Io non sono ciò che sono, dichiara Iago nella prima scena del primo atto. Questa definizione che dà di sé non cessa di essere vera se applicata anche agli altri protagonisti della tragedia. Cosa siamo, noi esseri umani, se non materia instabile, che le circostanze possono spingere alle scelte più estreme, alle scoperte interiori più inattese, e ai gesti più feroci?

La tragedia del Moro di Venezia affonda le proprie radici nella linea d’ombra su cui ognuno di noi cammina come un funambolo in cerca di equilibrio, nella speranza, ma senza la certezza, di non cadere mai.

NOTE DI REGIA 

Il testo di Otello, con le sue domande abissali sull’ambiguità della natura e delle relazioni umane, mi accompagna da molti anni. Esiste, poi, nel testo, un altro tema per me cruciale: la riflessione sulla profonda affinità tra ciò che è teatro e ciò che è vita. Caso e realtà sono le due forze che muovono la storia, gli elementi che Iago, raffinato improvvisatore, combina e manipola per realizzare il suo sogno di perdente radicale, di anima votata alla rovina dentro e fuori di sé. Al contrario di molti grandi protagonisti shakespeariani, Iago conosce il proprio desiderio oscuro, ma costruisce solo nel tempo, e improvvisando, i dettagli del proprio piano, trasformando scena dopo scena un’oscura volontà in una concreta e collettiva discesa agli inferi. Il suo agire è quello dell’autore che plasma i propri personaggi, è quello del regista che crea l’universo in cui farli vivere (e morire), è quello dell’attore che conosce l’altro da sé perché non teme di conoscere se stesso. Accanto a lui, Otello e Desdemona, complici involontari del suo disegno, e vittime di un caso che non dà loro la possibilità di riscattarsi neanche sul piano della grande storia. Confrontarsi con Otello nel contemporaneo, poi, significa anche scegliere se fondare la propria riflessione sugli aspetti sociali e di dibattito pubblico che il testo genera nei nostri tempi, o affrontarlo cercandone i principi poetici più profondi, le domande più universali. Per l’amore che ho per questo testo, sento la responsabilità di restituirlo al pubblico come squarcio sull’umano e sulle sue contraddizioni.

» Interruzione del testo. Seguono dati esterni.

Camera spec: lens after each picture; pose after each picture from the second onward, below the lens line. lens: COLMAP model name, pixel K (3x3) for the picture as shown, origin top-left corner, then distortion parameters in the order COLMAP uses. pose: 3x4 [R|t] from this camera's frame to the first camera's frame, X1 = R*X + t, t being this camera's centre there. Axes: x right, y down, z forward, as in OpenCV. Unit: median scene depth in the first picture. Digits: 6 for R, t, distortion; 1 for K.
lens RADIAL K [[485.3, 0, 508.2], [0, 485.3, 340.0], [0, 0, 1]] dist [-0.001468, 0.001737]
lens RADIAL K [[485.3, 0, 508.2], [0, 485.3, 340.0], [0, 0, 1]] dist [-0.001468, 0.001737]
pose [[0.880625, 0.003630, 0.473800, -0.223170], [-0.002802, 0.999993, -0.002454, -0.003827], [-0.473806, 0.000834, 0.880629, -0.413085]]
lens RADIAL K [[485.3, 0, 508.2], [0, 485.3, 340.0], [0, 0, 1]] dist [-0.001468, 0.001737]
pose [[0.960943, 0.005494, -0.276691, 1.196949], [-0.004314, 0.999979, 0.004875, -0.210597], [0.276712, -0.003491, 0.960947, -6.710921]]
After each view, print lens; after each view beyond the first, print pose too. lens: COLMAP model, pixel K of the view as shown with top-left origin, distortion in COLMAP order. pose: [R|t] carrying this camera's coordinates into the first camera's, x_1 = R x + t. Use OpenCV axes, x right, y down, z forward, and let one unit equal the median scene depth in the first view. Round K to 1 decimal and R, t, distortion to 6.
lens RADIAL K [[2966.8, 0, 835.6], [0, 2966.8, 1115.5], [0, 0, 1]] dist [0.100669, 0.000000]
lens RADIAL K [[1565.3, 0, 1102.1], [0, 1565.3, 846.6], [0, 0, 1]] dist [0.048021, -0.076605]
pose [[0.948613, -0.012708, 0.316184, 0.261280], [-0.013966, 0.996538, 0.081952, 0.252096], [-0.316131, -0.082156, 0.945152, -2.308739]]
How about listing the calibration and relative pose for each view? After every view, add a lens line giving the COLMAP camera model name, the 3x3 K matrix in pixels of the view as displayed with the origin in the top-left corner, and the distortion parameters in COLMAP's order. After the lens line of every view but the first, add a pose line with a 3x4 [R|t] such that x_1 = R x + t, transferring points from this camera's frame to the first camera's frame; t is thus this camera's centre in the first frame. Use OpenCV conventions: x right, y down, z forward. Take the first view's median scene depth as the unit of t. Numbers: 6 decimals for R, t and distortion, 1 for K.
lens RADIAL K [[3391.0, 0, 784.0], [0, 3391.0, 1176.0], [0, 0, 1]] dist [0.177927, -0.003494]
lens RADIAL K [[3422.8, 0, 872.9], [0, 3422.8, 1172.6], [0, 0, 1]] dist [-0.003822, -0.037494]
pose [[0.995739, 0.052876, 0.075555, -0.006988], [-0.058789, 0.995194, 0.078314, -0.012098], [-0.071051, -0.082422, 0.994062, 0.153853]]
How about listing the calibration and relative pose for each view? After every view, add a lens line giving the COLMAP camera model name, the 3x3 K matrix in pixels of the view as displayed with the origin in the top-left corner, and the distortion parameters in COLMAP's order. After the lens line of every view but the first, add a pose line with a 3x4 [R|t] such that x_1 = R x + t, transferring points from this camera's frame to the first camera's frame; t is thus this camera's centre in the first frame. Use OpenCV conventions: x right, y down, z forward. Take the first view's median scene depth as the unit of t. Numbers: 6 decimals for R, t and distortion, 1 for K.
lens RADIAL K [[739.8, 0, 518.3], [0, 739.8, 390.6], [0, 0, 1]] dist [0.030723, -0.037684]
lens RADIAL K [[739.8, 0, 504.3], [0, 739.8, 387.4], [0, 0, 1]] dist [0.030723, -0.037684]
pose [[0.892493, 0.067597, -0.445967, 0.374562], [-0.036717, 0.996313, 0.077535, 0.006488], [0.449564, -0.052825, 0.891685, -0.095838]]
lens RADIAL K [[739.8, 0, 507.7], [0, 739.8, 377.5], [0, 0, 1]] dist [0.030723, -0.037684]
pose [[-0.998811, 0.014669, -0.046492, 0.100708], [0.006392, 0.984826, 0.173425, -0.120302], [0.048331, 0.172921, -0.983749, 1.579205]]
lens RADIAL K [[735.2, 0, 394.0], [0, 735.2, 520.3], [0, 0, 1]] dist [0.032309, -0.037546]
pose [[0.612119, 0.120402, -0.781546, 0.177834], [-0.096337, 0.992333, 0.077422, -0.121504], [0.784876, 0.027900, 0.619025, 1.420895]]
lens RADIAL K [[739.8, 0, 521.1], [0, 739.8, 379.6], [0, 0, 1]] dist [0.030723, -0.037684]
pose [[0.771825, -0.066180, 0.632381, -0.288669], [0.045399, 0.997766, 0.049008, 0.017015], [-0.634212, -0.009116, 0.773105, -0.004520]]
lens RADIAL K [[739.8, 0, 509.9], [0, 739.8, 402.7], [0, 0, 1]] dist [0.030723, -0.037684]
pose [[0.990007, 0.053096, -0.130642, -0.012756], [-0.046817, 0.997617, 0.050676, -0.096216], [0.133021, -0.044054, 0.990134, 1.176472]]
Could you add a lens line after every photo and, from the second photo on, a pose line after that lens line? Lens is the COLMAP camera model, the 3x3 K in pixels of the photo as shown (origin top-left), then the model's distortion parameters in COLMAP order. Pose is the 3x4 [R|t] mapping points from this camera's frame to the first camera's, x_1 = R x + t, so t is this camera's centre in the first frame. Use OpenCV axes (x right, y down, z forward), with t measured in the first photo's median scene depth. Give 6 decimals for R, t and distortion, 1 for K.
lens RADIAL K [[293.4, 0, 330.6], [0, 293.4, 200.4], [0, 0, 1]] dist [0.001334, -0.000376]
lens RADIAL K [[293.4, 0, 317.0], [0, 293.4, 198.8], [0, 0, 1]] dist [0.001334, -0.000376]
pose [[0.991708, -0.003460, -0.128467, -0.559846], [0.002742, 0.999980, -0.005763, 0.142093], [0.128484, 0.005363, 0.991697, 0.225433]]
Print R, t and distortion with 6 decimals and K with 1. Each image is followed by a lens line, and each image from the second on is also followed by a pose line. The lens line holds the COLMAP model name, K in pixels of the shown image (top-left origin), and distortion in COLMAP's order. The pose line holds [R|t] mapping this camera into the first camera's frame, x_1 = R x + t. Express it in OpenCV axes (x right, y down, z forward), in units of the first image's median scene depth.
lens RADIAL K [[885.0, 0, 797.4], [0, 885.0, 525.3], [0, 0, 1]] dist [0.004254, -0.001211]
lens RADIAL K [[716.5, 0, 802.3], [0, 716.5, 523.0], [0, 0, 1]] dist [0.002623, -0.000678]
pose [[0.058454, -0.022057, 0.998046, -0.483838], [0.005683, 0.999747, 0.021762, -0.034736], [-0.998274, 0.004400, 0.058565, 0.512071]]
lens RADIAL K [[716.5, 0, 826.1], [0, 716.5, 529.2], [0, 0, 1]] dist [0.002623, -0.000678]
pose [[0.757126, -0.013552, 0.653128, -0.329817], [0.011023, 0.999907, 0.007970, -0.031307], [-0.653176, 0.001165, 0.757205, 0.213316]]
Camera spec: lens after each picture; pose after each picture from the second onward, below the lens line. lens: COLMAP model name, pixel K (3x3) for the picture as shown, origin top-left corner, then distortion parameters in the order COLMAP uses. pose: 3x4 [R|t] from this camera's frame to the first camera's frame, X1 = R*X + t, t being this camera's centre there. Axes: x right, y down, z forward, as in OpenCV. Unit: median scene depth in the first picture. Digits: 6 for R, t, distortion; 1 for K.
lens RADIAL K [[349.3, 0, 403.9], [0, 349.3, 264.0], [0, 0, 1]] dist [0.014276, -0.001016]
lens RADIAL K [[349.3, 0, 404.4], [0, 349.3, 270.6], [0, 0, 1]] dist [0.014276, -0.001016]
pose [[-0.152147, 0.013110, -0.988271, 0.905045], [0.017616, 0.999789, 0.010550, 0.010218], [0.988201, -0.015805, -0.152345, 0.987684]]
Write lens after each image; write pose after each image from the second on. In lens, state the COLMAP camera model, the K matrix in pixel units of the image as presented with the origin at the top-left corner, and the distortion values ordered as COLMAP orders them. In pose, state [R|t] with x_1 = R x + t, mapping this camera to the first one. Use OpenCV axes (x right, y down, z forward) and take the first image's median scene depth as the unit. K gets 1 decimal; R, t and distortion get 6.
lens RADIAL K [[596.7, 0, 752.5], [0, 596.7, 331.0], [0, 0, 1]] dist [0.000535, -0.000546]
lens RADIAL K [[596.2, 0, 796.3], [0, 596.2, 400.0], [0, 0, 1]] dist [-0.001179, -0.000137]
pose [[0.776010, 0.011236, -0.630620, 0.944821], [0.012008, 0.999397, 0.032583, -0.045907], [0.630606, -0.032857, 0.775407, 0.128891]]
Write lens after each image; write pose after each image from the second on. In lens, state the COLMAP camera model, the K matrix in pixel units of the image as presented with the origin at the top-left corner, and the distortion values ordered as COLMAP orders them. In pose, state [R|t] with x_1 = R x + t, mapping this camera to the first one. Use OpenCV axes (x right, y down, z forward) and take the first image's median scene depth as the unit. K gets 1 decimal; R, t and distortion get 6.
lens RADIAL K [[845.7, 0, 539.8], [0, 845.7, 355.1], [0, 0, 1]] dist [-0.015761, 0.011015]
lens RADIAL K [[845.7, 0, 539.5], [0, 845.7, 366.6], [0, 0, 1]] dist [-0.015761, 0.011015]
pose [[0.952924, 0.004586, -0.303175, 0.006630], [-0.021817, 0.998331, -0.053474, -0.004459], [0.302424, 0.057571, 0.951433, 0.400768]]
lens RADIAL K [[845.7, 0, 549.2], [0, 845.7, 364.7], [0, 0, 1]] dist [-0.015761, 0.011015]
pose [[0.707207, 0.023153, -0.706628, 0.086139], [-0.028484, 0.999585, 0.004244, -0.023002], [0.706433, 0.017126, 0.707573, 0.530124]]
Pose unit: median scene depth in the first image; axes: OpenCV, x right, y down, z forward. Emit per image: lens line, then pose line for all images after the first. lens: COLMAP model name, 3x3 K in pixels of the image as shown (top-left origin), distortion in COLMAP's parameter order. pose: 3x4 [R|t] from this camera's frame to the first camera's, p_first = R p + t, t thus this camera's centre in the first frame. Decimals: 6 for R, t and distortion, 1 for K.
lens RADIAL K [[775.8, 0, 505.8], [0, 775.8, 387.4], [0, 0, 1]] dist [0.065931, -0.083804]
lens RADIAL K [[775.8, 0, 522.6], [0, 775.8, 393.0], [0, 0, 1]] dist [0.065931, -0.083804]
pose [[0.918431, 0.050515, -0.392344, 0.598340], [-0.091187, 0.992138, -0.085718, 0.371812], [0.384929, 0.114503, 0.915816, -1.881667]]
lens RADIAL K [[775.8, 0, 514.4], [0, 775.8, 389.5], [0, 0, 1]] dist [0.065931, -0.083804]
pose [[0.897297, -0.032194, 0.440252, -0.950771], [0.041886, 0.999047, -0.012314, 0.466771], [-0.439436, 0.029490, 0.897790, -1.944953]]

Da queste considerazioni, ho immaginato il progetto fondandolo su due pilastri: un cast esclusivamente femminile, e un meccanismo scenico in cui caso e scelta trasformano lo spettacolo, replica dopo replica, in un’esperienza in parte irripetibile.

Il cast totalmente femminile non è una scelta estetica o formale. È un inganno. Attraverso cui, però, prenderemo per mano il pubblico e lo accompagneremo in un viaggio dentro una storia e dei personaggi universali, più forti dei secoli che ci separano dall’epoca in cui sono stati concepiti. Il meccanismo teatrale vedrà Iago, sera dopo sera, giocare con la sorte: di fronte al pubblico stabilirà, aiutato dalla sorte, chi interpreterà Otello e chi Desdemona, assumendo fino in fondo, in questa storia fatta di finzione, verità, e fato, il ruolo di autore, attore e regista della vicenda. Le attrici chiamate ad alternarsi nei ruoli di Desdemona e Otello conosceranno insieme al pubblico la propria sorte, e attraverseranno, da due punti di vista completamente diversi, il destino che attende i loro personaggi.

Andrea Baracco

NOTE DI DRAMMATURGIA 

Mai come nell’Otello di Shakespeare il principio per cui la parola non è pura descrizione della realtà, ma strumento di creazione della realtà stessa, si fa vivo e evidente.

Ogni destino, in questa tragedia, si compie attraverso la parola. Desdemona si innamora dei racconti di Otello sul proprio passato. Otello conosce il mostro dagli occhi verdi grazie alle parole di Iago. Iago sottomette tutti, anche se stesso, alle proprie parole inventate o soltanto insinuate, fino a ridursi al silenzio. Per questo progetto, il lavoro della drammaturgia sarà stratificato: inizierà con una nuova traduzione dell’originale shakespeariano, per restituirne la possibilità di dialogare col presente. Poi, diventerà ricerca di una lingua diversificata e specifica: bassa, insinuante, pericolosa quella di Iago; in precipitosa trasformazione e frammentazione quella di Otello; concreta e cristallina quella di Desdemona; vivida e sintetica quella di ognuno degli altri personaggi.

Come fosse materia organica, la lingua sarà accadimento e spazio, universo in trasformazione. Un’isola in cui i destini degli esseri umani mostrano il volto terribile del Fato.